Nearly 400 Organizations Reject Plan to Make US Citizens in Immigrant Families Homeless

April 21, 2026

Press release

Media Contact

Ed Walz

EL PASO, TEXAS — The Protecting Immigrant Families Coalition (PIF) submitted a comment Tuesday, opposing the U.S. Department of Housing and Urban Development (HUD) proposal to deny federally subsidized housing to entire families that include a person who is undocumented. The comment was co-signed by 395 organizations nationwide. Those include leading housing advocates like the National Alliance to End Homelessness, National Housing Law Project, and National Low Income Housing Coalition, as well as a range of other voices including the Coalition on Human Needs, Food Research & Action Center, Justice in Aging, National Consumer Law Center, National Disability Rights Network, National Women’s Law Center, and ZERO TO THREE.

“HUD’s claim that this is about ‘illegal immigration’ is yet another lie from the Trump administration – people who are undocumented are already denied housing subsidies,” said PIF Executive Director Adriana Cadena. “This plan will evict lawfully present immigrants and U.S. citizens in immigrant families.”

The current policy, in effect for decades, ensures that when a family qualifies for subsidized housing includes someone who is ineligible based on immigration status, the subsidy is reduced proportionally. For example, imagine a family that includes a mom who is undocumented, a dad who has a green card, and two U.S. citizen children. If all of the individuals in this family qualified based on immigration status, the family might receive a monthly rent subsidy of $400. In this case, while the dad and both kids qualify based on immigration status, the mom does not. The family’s subsidy is reduced to $300 a month. The HUD proposal would instead deny aid to eligible people in immigrant families and evict lawfully present immigrants and U.S. citizens in immigrant families already served by affordable housing programs.

“The lengths the Trump administration will go to destabilize immigrant families, including those with small children, are truly atrocious,” said Sosseh Prom, Housing Justice Director at African Communities Together. “Under this rule, mixed-status families are basically being told ‘separate, or risk homelessness together.’ This administration continues to propose and implement policies that are inhumane and ineffective at solving the problems people actually care about, and it has to stop. We must stand together to end the unjust scapegoating and persecution of immigrants in the U.S., and hold this administration accountable for its actions.” 

The proposal is similar to one issued by HUD in 2019 but never finalized. HUD estimated that the 2019 proposal would have denied housing assistance to 25,000 families, which included 55,000 children.

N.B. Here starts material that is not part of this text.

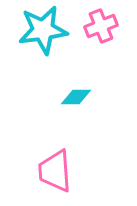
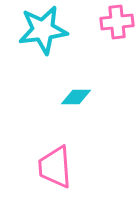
pink cross: moved 16 px right, 4 px up; rotated 16 degrees clockwise
pink trapezoid: moved 4 px up
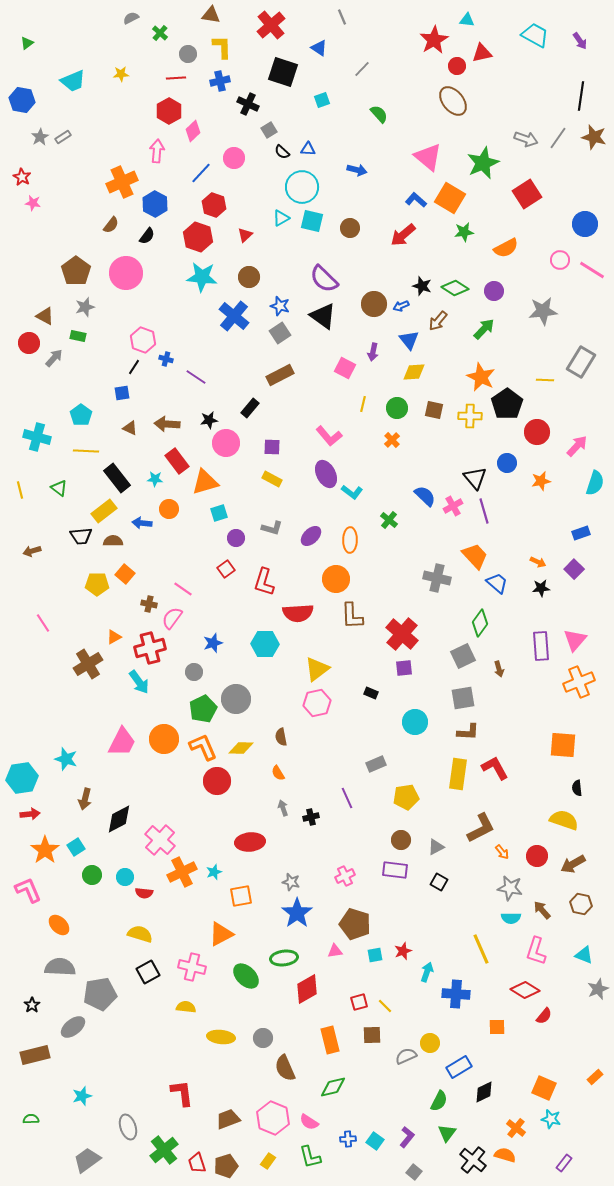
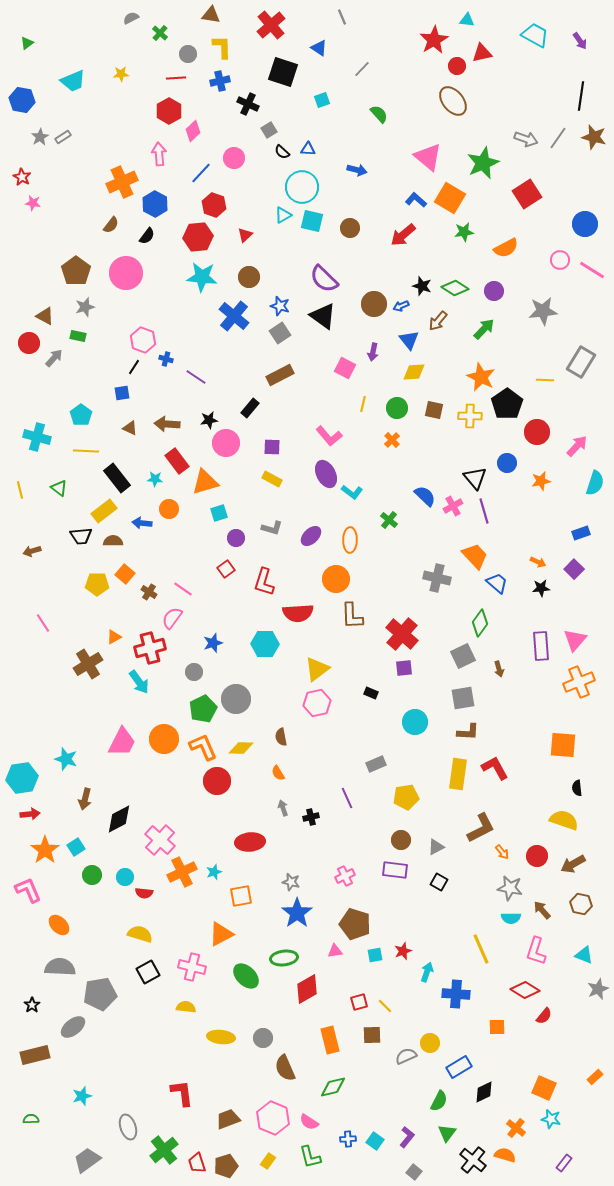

“There is an affordable housing crisis across America, especially for those with the lowest incomes. Bullying low-income immigrant families by withholding the resources they rely on and forcing them to choose between staying together or losing housing assistance worsens this crisis and will increase housing insecurity,” said Renee M. Willis, NLIHC President and CEO.  “Instead of investing in proven solutions like rental assistance and vouchers, the Trump administration has deterred eligible immigrant families from seeking housing benefits and stoked fear in immigrant communities. The proposed ‘mixed-status’ rule is unlawful, cruel, and an egregious abuse of power. NLIHC is proud to stand with our partners in pushing back against the harmful implementation of this rule.”

As before, the administration has falsely claimed that the proposal will mitigate housing costs, which have remained persistently high under President Trump. FactCheck.org has debunked White House claims about immigrants and housing, citing experts who attribute high housing costs to “low mortgage interest rates that fueled demand, a subsequent rise in interest rates, and a low housing supply.”

This is the latest Trump administration move that actually worsens America’s housing crisis. The Trump tariffs are driving up building materials costs, and ICE raids have hit the housing industry workforce hard. And safety net cuts championed by the administration put health care and food out of reach for millions, forcing families to choose between rent and other basics.

“The American people need leaders who solve problems, not politicians who make problems worse and blame hardworking families for their own failed policies,” said Cadena.

The HUD proposal runs counter to the priorities of a bipartisan supermajority of the American people, according to a PIF poll released last week. That poll found that 83% of Americans support health and social services for lawfully present immigrants, like those targeted by the HUD proposal. The same poll found that a majority of Americans are concerned that anti-immigrant policies are harming U.S. citizens in immigrant families.

“The American people don’t want this,” said Cadena. “They don’t want leaders who lie to them, they don’t want government by bait-and-switch, and they don’t want an immigration policy that harms U.S. citizens.

About half the people in immigrant families are U.S. citizens – immigrants account for about 14% of the country’s population, while people in immigrant families account for 28%. Yet these families make up fewer than 1% of all households receiving HUD assistance.

“The proposal punishes U.S. citizens, while doing nothing to increase the availability of affordable housing and help all families live in safe and stable housing,” the letter reads.